Quella che in Italia è una buca, negli Stati Uniti è una voragine in continua espansione. Non parliamo di geologia, ma della distanza che separa le buste paga del capo da quelle dei sottoposti. 

Secondo l’Economic Policy Institute, negli Usa un amministratore delegato medio guadagna 295,9 volte più di un normale impiegato (il dato è riferito al 2013). 

Stando all’ultimo Annuario R&S realizzato dall’Ufficio Studi di Mediobanca, invece, un lavoratore medio dei grandi gruppi italiani dovrebbe lavorare 36 anni prima di raggiungere la cifra incassata nel solo 2014 dai top manager della sua stessa azienda.

Quanto al tasso di crescita, i compensi dei Ceo americani si sono impennati del 937% fra il 1978 e il 2013, contro il +10,2% dei lavoratori di fascia media. 

Lo squilibrio nella distribuzione della ricchezza è una questione dibattuta da anni, ma l’attenzione sull’argomento è aumentata negli Stati Uniti e numeri come quelli che abbiamo appena citato sono destinati a moltiplicarsi. 
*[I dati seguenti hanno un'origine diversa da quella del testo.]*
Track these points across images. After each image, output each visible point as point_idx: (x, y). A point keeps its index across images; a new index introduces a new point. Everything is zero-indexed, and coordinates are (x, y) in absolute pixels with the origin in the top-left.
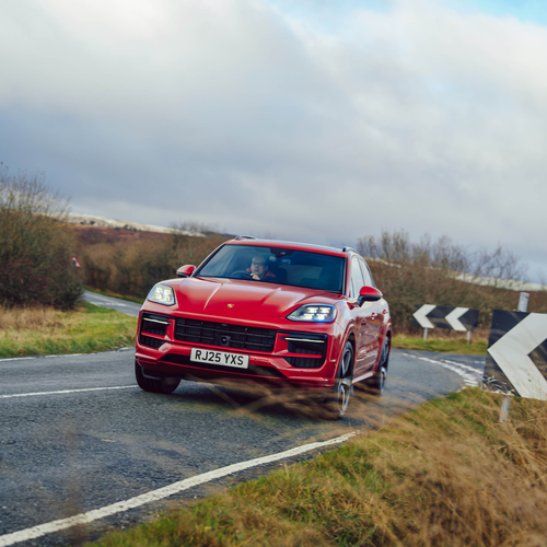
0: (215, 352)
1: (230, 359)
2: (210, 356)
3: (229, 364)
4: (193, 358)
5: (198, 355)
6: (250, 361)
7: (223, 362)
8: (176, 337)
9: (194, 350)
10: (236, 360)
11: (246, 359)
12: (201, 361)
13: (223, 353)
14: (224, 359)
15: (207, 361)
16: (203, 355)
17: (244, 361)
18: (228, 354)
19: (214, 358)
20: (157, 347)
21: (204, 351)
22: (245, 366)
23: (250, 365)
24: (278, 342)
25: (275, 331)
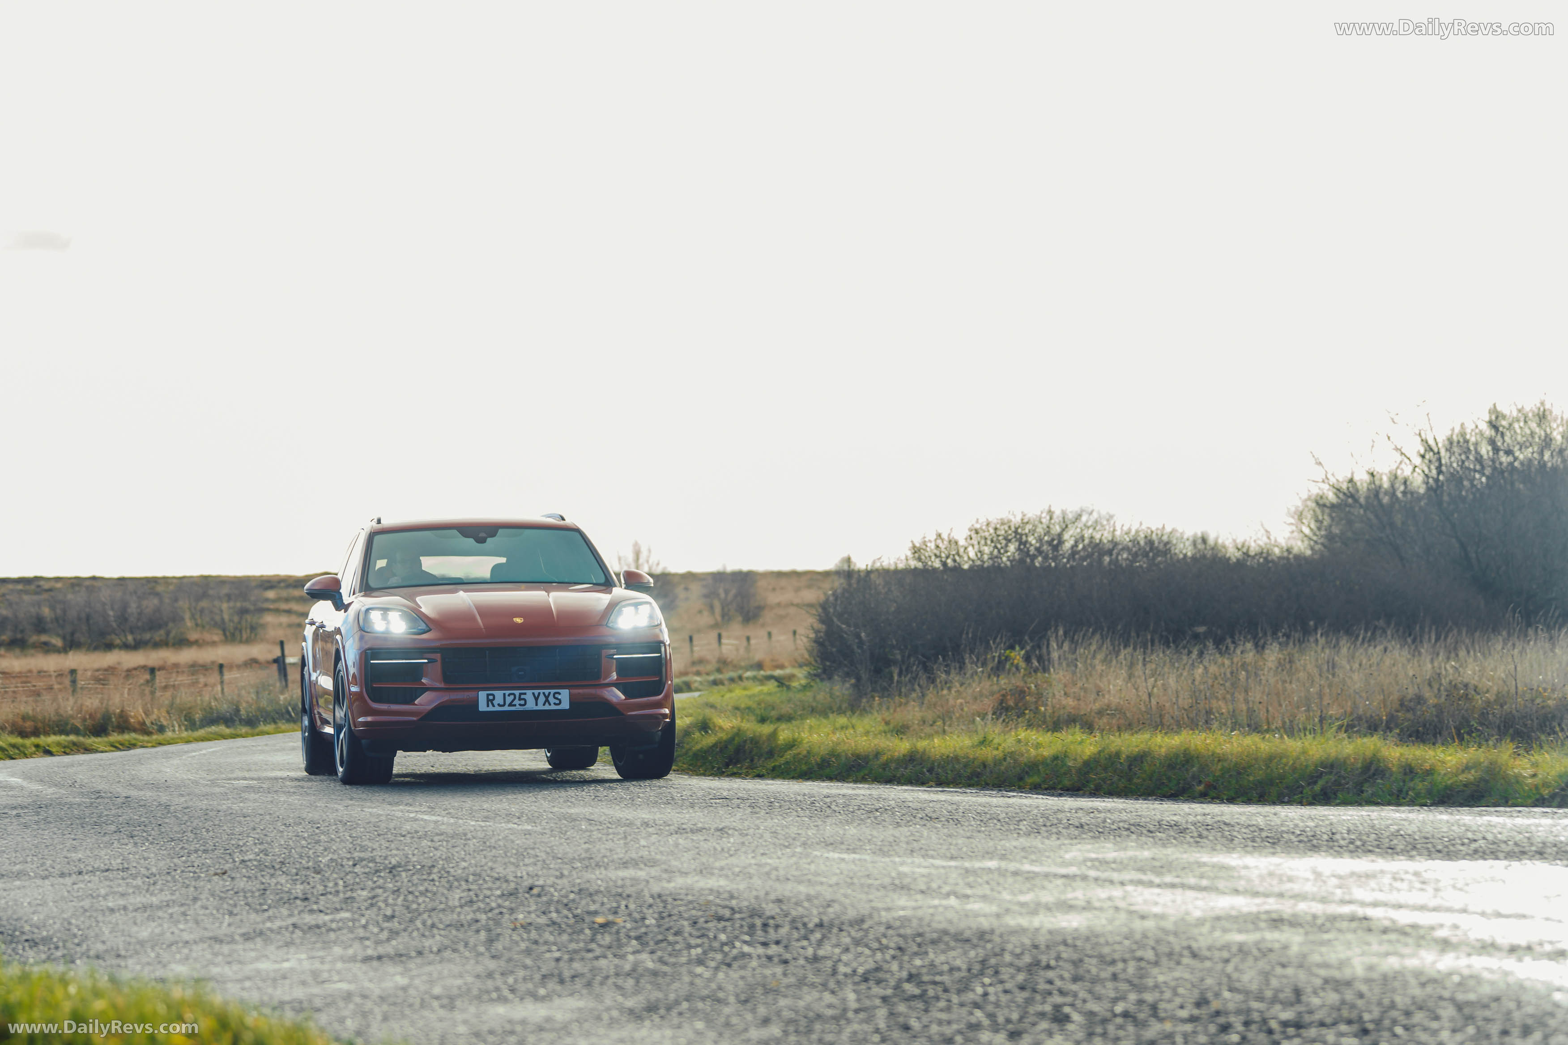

La Securities and Exchange Commission (la Consob americana) ha annunciato mercoledì che dal 2018 le aziende statunitensi quotate dovranno rivelare a quanto ammonta la differenza di trattamento economico fra il top management e i normali lavoratori.

La misura, che ha ricevuto il via libera della Sec a maggioranza (3-2), faceva parte del Dodd-Frank Act messo a punto nel 2010 per riformare Wall Street. Il pacchetto di misure puntava a ridurre l’esposizione al rischio delle società per evitare che una crisi come quella del 2008 possa ripetersi, ma in larga parte è rimasto lettera morta, soprattutto a causa della feroce opposizione dei Repubblicani e delle lobby finanziarie Usa. 

“L’obbligo della trasparenza nelle remunerazioni darà informazioni importanti agli investitori e agli altri attori del mercato”, ha commentato uno dei commissari della Sec, la democratica Kara Stein. 

La nuova legge darà infatti maggiori possibilità d’intervento agli investitori quando le società firmeranno provvedimenti sui compensi dei top manager. Finora, sono saliti alla cronaca soltanto gli esempi più clamorosi. Ad esempio quando, lo scorso maggio, molti azionisti di JP Morgan hanno votato contro il compenso da 20 milioni di dollari destinato al Ceo Jamie Dimon.